AIM OF THE EXERCISE: An exact copy of the listing below is needed, with no pictures in it.

---------- INFORMATION SUPPLIED

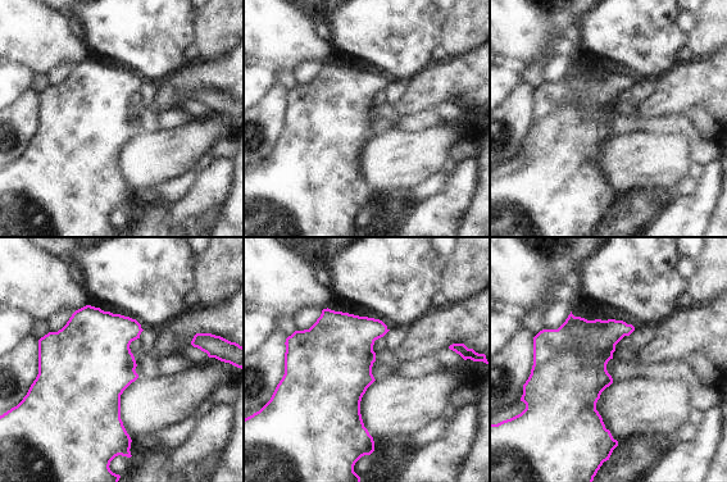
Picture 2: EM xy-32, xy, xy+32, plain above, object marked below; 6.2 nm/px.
check(em, yz, step 4, letters, same)
cut it another way

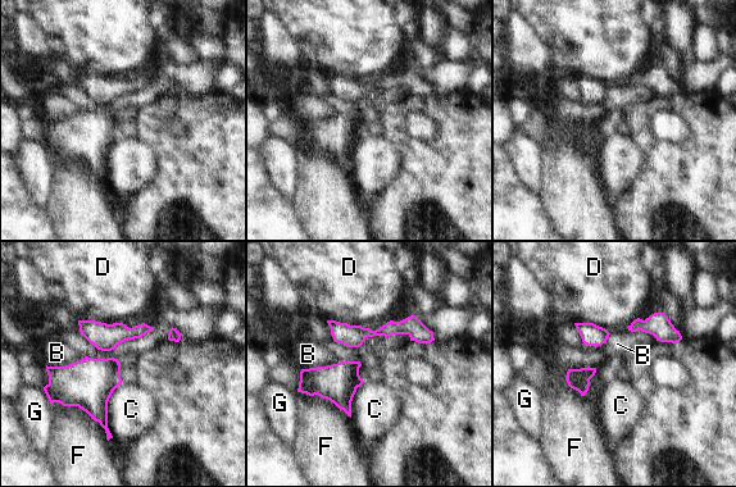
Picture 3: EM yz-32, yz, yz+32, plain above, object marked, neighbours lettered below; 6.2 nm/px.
keep()
160 nm wide; B, C, D, F and G are other cells; border along (341, 360), (334, 364), (301, 369) in picture 3; continuous, no second neuron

--------------------

EXPECTED ANSWER:
Picture 2: EM xy-32, xy, xy+32, plain above, object marked below; 6.2 nm/px.
check(em, yz, step 4, letters, same)
cut it another way

Picture 3: EM yz-32, yz, yz+32, plain above, object marked, neighbours lettered below; 6.2 nm/px.
keep()
160 nm wide; B, C, D, F and G are other cells; border along (341, 360), (334, 364), (301, 369) in picture 3; continuous, no second neuron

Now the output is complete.